▶ [REQUIREMENT] Go through the lines below and tally those containing the string "เหมาะก". Respond with the number only.

------ INFORMATION SHOWN ------

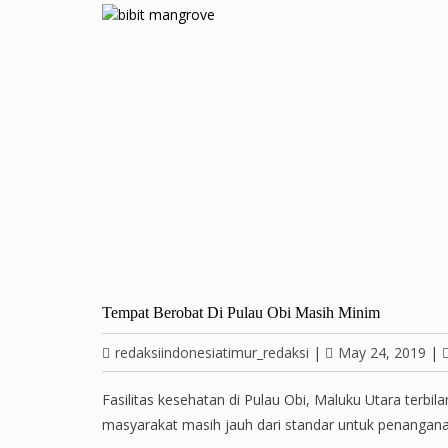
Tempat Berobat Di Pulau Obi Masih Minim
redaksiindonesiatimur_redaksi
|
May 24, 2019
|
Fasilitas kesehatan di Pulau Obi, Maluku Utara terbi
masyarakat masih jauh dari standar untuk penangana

------
------ INFORMATION SHOWN ------

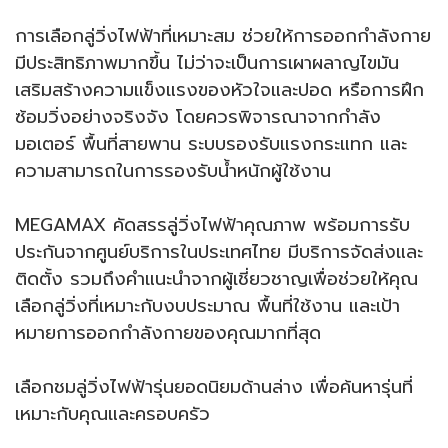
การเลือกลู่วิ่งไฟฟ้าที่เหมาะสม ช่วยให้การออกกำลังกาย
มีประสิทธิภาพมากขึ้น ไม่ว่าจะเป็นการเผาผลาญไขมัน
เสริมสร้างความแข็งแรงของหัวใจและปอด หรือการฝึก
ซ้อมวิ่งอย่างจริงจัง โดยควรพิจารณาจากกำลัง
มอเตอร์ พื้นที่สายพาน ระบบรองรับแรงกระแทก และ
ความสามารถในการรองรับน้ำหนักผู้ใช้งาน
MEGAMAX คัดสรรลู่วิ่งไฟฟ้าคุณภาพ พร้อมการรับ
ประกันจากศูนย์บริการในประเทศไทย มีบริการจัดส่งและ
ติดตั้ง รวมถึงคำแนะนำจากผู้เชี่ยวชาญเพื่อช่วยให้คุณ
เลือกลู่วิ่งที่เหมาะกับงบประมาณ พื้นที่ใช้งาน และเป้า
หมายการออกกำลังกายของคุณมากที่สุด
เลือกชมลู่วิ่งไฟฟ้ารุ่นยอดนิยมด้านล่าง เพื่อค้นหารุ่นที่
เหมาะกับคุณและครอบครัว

------

▶ [EXERCISE SOLUTION] 2